▶ [EXERCISE DIRECTIONS]: Reproduce the records between the line containing "True or false: WAYNE" and the line containing "Reading right to", including both of those lines. Omit the pictures.

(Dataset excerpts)
┏━━
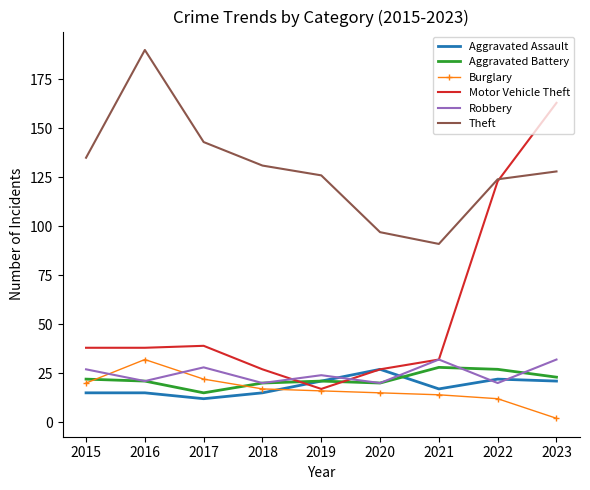

Where is the first local minimum for Aggravated Battery?

2017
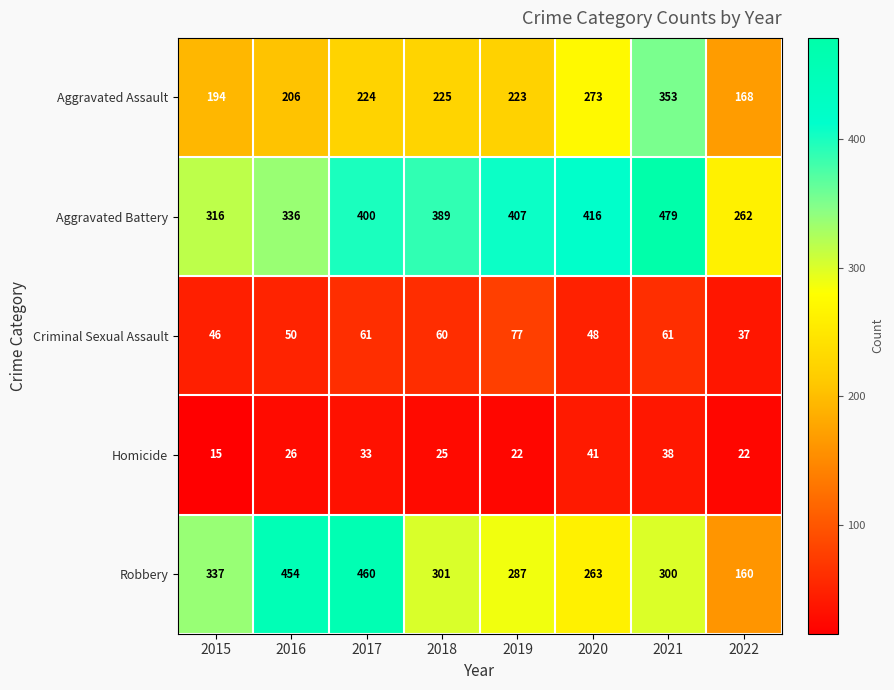

Which series has the largest total across all categories?

Aggravated Battery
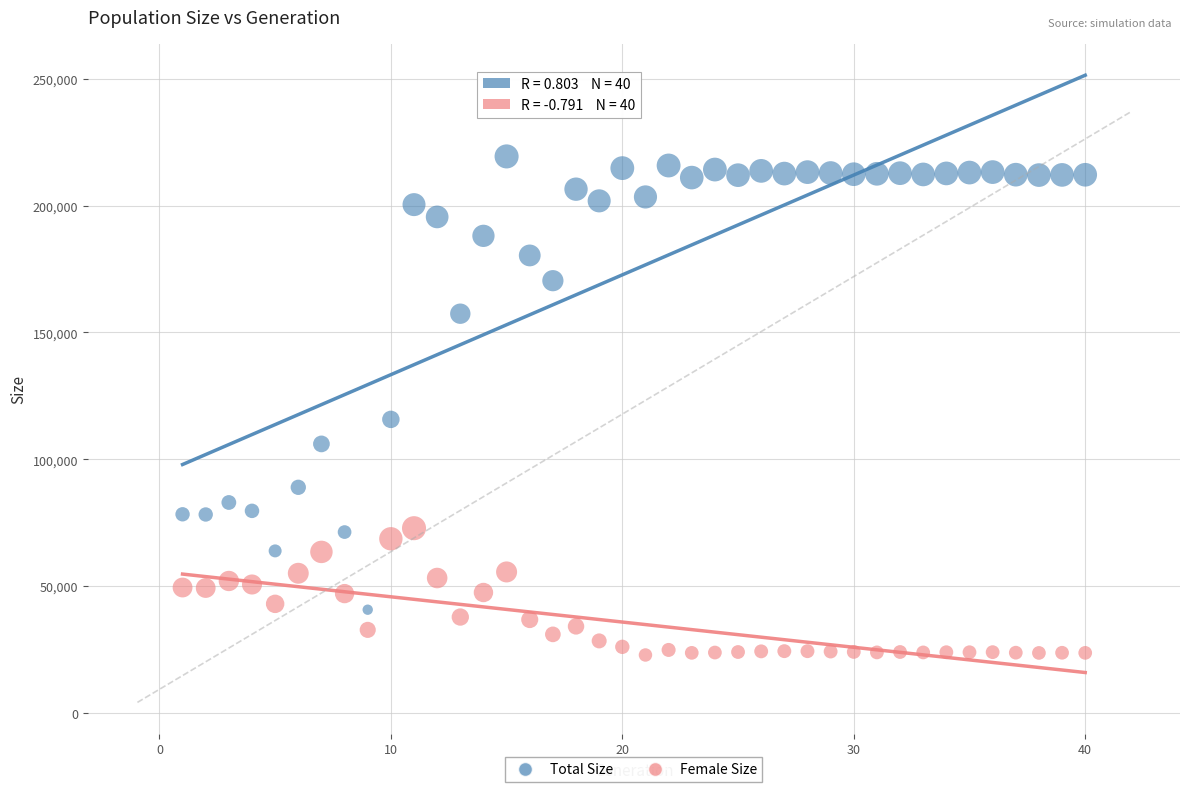

Which series reaches the maximum Y coordinate?

Total Size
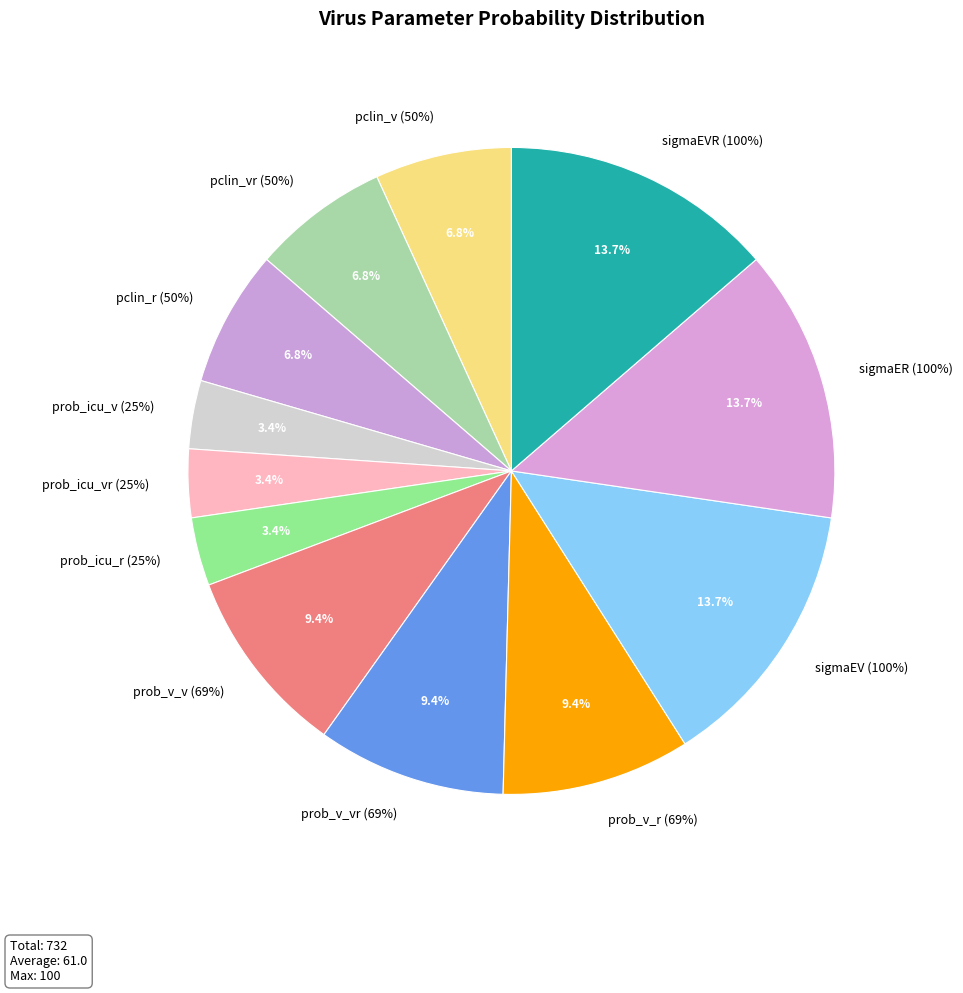

Does any single category account for the majority?

No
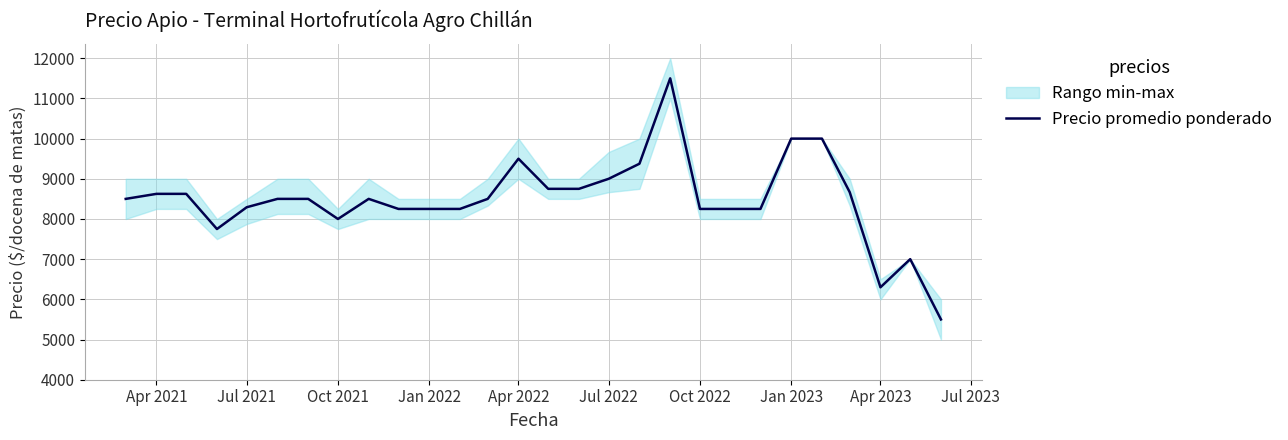

What is the sum of all values?

237634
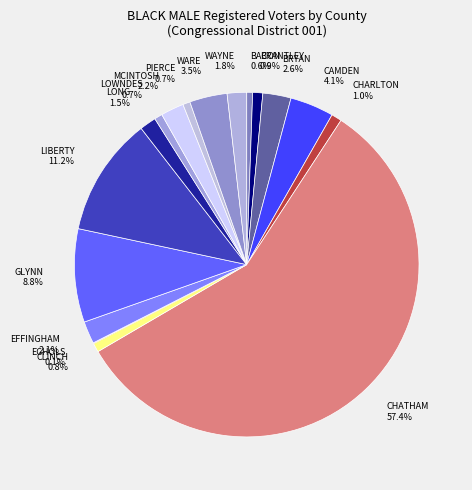

True or false: WAYNE accounts for 12% of the total.

False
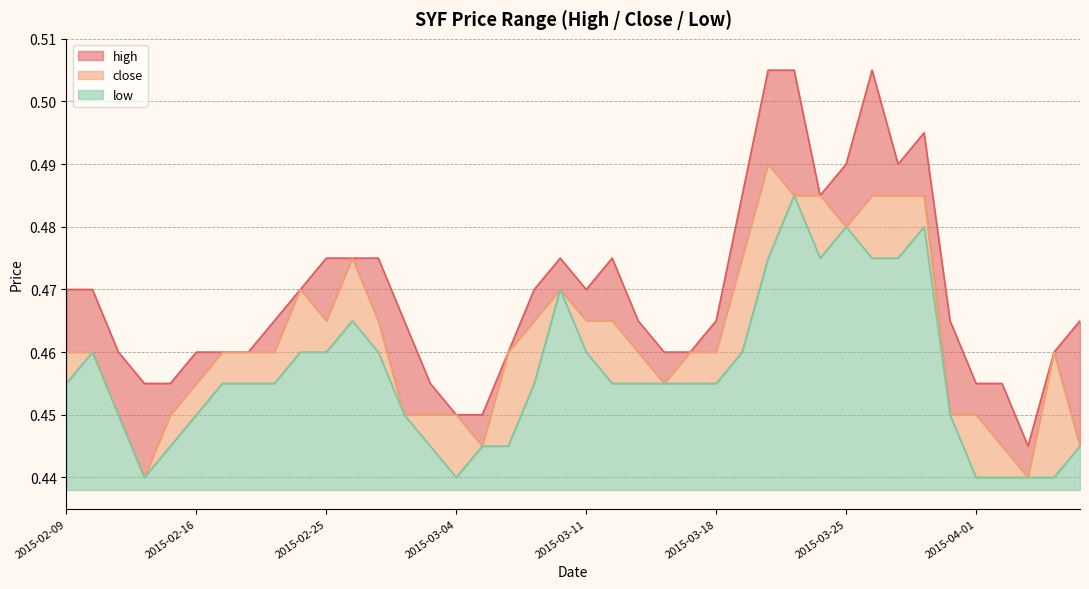

The low series shows 0.5 at 2015-02-18. True or false?

True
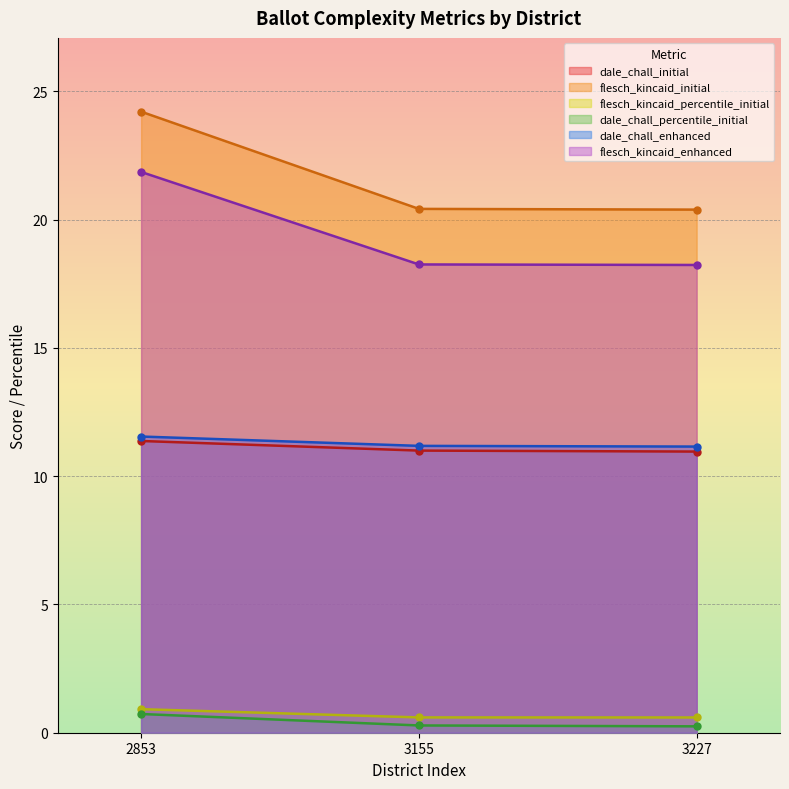

Does the chart display data point markers on the line(s)?

Yes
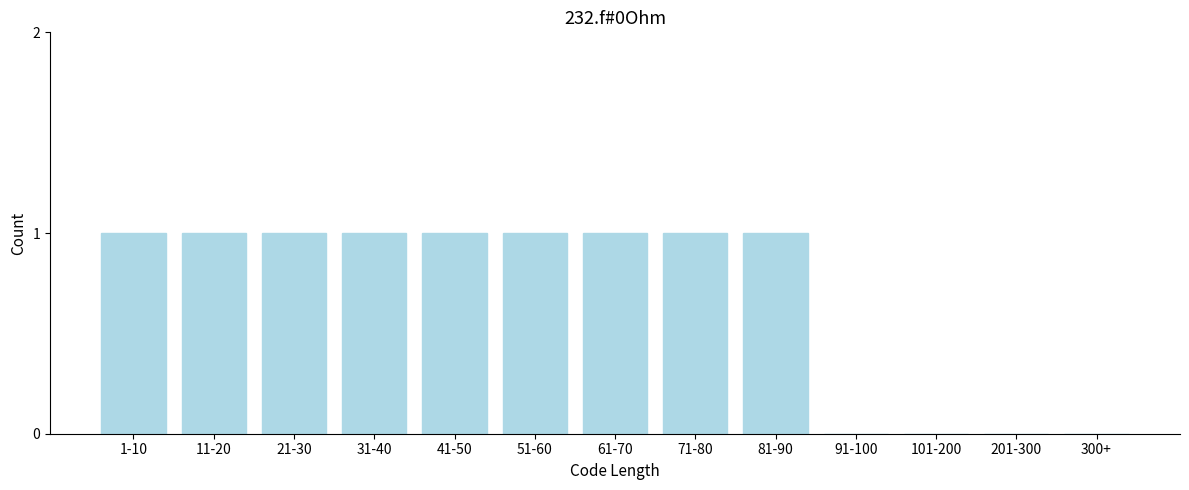

Reading right to left, list all the values displayed in this chart.

300+=0	201-300=0	101-200=0	91-100=0	81-90=1	71-80=1	61-70=1	51-60=1	41-50=1	31-40=1	21-30=1	11-20=1	1-10=1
┗━━
▶ [ANSWER TO THIS PROBLEM]:
True or false: WAYNE accounts for 12% of the total.

False

The low series shows 0.5 at 2015-02-18. True or false?

True

Does the chart display data point markers on the line(s)?

Yes

Reading right to left, list all the values displayed in this chart.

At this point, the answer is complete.